Meet Buzzy The Robot

 

The Future. Last month, BuzzFeed created a stir when it announced that it would partner with OpenAI to enhance its quiz experience. Yesterday, the collaboration went live with six “Infinity Quizzes” powered by “Buzzy The Robot,” which is based on OpenAI’s publicly available API trained on a mix of text, code, and information. While the outcome of this partnership is still TBD, if it’s profitable for BuzzFeed, it might continue to generate investor interest in the media company, whose share price rose more than 100% following its AI adoption news in January.

Better than Mad Libs
BuzzFeed’s wildly popular online quizzes saw 1.1 billion views in 2022 alone. Its new Infinity Quizzes (and resulting stories) are a collaborative effort between BuzzFeed’s quiz writers, Buzzy The Robot, and quiz takers themselves.

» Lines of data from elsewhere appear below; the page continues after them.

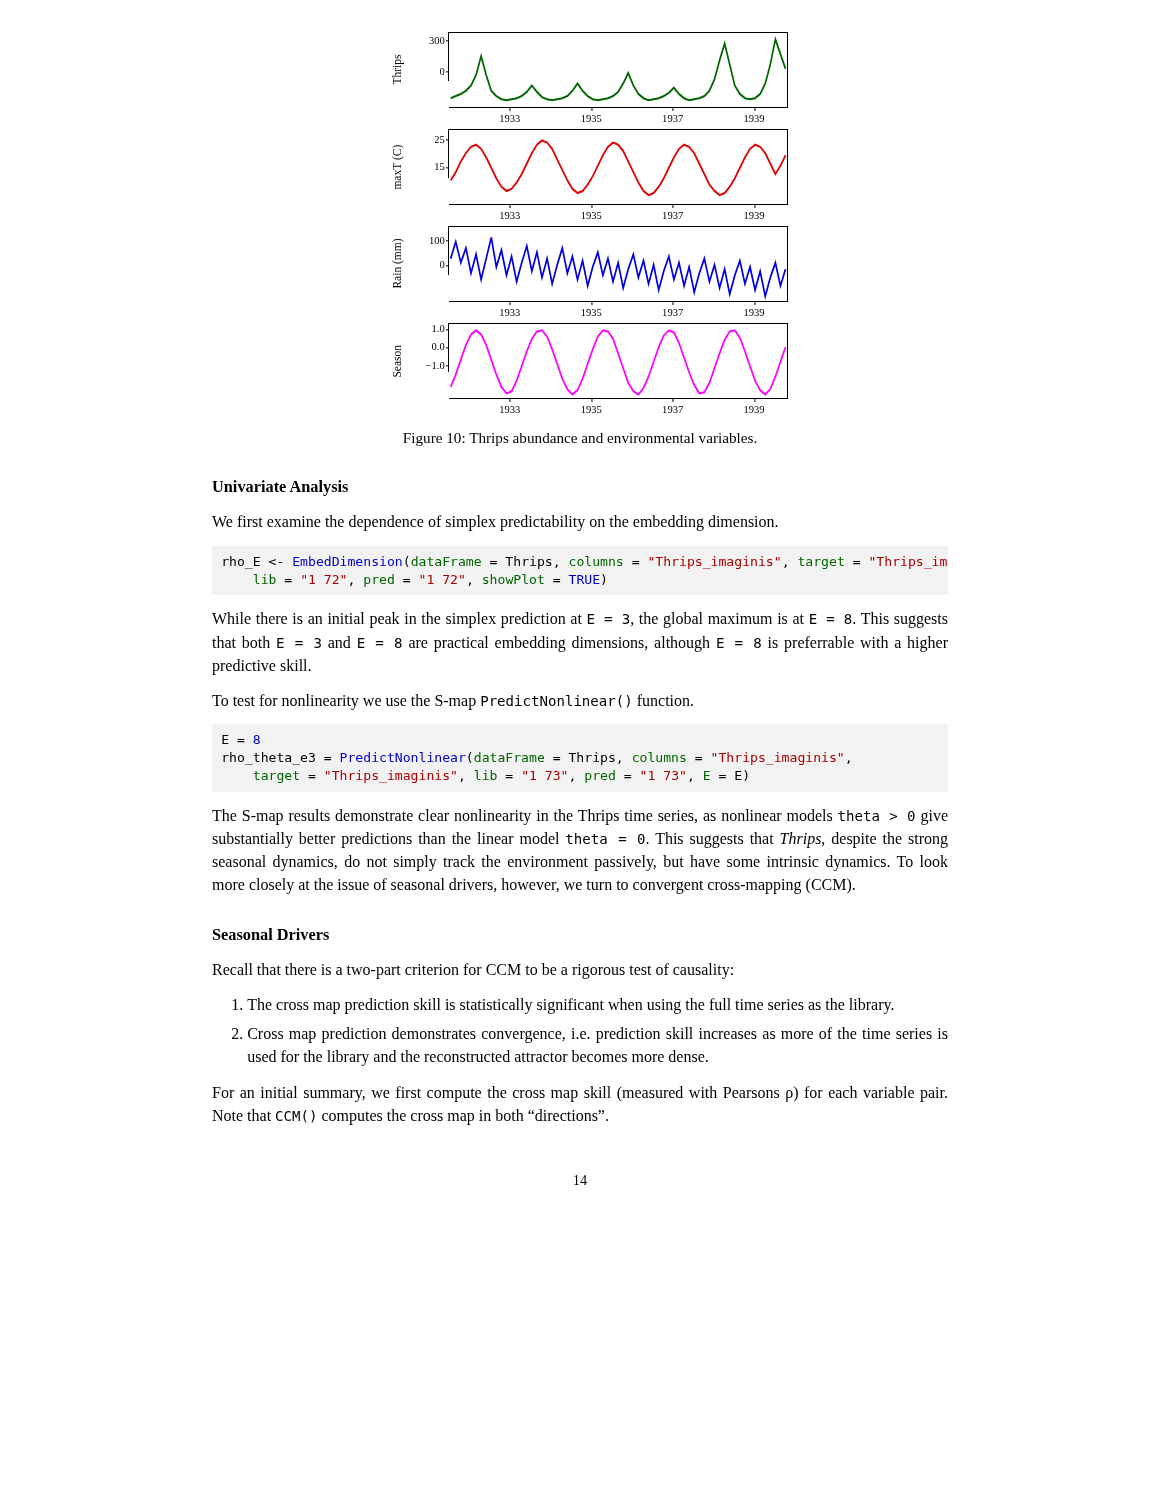Thrips
300 0
1933 1935 1937 1939
maxT (C)
25 15
1933 1935 1937 1939
Rain (mm)
100 0
1933 1935 1937 1939
Season
1.0 0.0 −1.0
1933 1935 1937 1939
Figure 10: Thrips abundance and environmental variables.
Univariate Analysis
We first examine the dependence of simplex predictability on the embedding dimension.
rho_E <- EmbedDimension(dataFrame = Thrips, columns = "Thrips_imaginis", target = "Thrips_imaginis",
    lib = "1 72", pred = "1 72", showPlot = TRUE)
While there is an initial peak in the simplex prediction at E = 3, the global maximum is at E = 8. This suggests that both E = 3 and E = 8 are practical embedding dimensions, although E = 8 is preferrable with a higher predictive skill.
To test for nonlinearity we use the S-map PredictNonlinear() function.
E = 8
rho_theta_e3 = PredictNonlinear(dataFrame = Thrips, columns = "Thrips_imaginis",
    target = "Thrips_imaginis", lib = "1 73", pred = "1 73", E = E)
The S-map results demonstrate clear nonlinearity in the Thrips time series, as nonlinear models theta > 0 give substantially better predictions than the linear model theta = 0. This suggests that Thrips, despite the strong seasonal dynamics, do not simply track the environment passively, but have some intrinsic dynamics. To look more closely at the issue of seasonal drivers, however, we turn to convergent cross-mapping (CCM).
Seasonal Drivers
Recall that there is a two-part criterion for CCM to be a rigorous test of causality:
The cross map prediction skill is statistically significant when using the full time series as the library.
Cross map prediction demonstrates convergence, i.e. prediction skill increases as more of the time series is used for the library and the reconstructed attractor becomes more dense.
For an initial summary, we first compute the cross map skill (measured with Pearsons ρ) for each variable pair. Note that CCM() computes the cross map in both “directions”.
14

  • Infinity Quizzes give users a basic theme, ask a few keyword questions, and build a personalized narrative around their responses, which is theoretically “infinite” in its variations (hence the name).
  • BuzzFeed saves anonymized prompts and results from OpenAI to improve performance. OpenAI uses that data to decide what quizzes are built next.
  • The current Infinity Quizzes include four that revolve around Valentine’s Day, one sponsored by an advertiser, and one for premium subscribers.

Created by humans, enhanced by AI
Like other generative AI, Infinity Quizzes spit out customized — but sometimes clumsy — results.

Over time, BuzzFeed’s testing and fine-tuning could start to pay off, as Buzzy The Robot reboots not only its quiz experience but also its brand image.